UniTrack: Differentiable Graph Representation Learning for Multi-Object Tracking
Bishoy Galoaa, Xiangyu Bai, Utsav Nandi, Sai Siddhartha Vivek Dhir Rangoju, Somaieh Amraee, Sarah Ostadabbas
TL;DR
UniTrack addresses persistent identity maintenance in multi-object tracking by introducing a differentiable graph-theoretic loss that jointly optimizes detection accuracy, identity preservation, and spatiotemporal coherence. Casting MOT as a sliding-window flow optimization over a graph with balance variables and flow conservation, it introduces adaptive Laplacian-based weighting to balance spatial and temporal terms. The universal loss can be plugged into existing MOT systems without architectural changes, delivering consistent improvements across TrackFormer, MOTR, FairMOT, ByteTrack, GTR, and MOTE on MOT17, MOT20, SportsMOT, and DanceTrack, including substantial reductions in ID switches and gains in IDF1/HOTA. The work provides theoretical convergence guarantees and analyzes frame-rate robustness, while noting training-time overhead (~5% memory) and a current single-camera focus as future directions toward multi-camera tracking.
Abstract
We present UniTrack, a plug-and-play graph-theoretic loss function designed to significantly enhance multi-object tracking (MOT) performance by directly optimizing tracking-specific objectives through unified differentiable learning. Unlike prior graph-based MOT methods that redesign tracking architectures, UniTrack provides a universal training objective that integrates detection accuracy, identity preservation, and spatiotemporal consistency into a single end-to-end trainable loss function, enabling seamless integration with existing MOT systems without architectural modifications. Through differentiable graph representation learning, UniTrack enables networks to learn holistic representations of motion continuity and identity relationships across frames.
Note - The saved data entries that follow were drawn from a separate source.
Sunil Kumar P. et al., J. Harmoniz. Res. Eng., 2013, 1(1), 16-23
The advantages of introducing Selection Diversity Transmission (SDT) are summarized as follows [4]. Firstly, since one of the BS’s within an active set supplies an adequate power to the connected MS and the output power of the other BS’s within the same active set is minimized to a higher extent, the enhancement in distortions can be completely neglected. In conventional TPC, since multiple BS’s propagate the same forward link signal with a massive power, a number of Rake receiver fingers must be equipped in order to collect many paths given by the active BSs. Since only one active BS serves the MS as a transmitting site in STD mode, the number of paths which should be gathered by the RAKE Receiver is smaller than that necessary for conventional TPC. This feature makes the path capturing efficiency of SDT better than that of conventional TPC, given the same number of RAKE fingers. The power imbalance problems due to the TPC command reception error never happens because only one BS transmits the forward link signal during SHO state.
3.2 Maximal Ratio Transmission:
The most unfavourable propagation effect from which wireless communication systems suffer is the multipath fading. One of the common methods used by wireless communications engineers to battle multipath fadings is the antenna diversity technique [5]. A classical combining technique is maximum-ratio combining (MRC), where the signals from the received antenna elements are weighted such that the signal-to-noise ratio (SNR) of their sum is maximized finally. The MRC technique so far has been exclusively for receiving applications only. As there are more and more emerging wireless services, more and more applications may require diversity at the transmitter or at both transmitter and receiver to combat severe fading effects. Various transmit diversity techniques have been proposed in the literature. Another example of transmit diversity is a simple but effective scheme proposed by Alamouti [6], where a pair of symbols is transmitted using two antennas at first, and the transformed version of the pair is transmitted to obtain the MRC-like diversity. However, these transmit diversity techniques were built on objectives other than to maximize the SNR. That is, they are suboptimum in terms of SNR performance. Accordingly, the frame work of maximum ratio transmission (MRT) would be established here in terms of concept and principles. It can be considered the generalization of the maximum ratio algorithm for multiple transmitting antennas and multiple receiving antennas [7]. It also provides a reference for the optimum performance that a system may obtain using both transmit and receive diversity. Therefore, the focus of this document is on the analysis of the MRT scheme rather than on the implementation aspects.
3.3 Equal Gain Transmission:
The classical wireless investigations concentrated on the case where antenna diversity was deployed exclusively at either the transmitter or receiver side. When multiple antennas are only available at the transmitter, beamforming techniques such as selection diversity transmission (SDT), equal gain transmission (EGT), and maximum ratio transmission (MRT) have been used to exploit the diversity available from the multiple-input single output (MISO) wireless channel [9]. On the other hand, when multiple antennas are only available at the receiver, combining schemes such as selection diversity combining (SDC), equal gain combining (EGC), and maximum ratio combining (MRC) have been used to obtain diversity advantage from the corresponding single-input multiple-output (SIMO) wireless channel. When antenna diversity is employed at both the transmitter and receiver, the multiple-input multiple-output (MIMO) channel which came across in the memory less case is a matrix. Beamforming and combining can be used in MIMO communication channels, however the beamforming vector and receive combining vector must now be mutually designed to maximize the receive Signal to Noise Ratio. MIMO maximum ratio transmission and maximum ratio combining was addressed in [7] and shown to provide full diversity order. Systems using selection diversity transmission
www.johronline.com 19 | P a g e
We validate UniTrack across diverse tracking models and multiple challenging benchmarks, demonstrating consistent improvements across all tested architectures and datasets including Trackformer, MOTR, FairMOT, ByteTrack, GTR, and MOTE. Extensive evaluations show up to 53\% reduction in identity switches and 12\% IDF1 improvements across challenging benchmarks, with GTR achieving peak performance gains of 9.7\% MOTA on SportsMOT.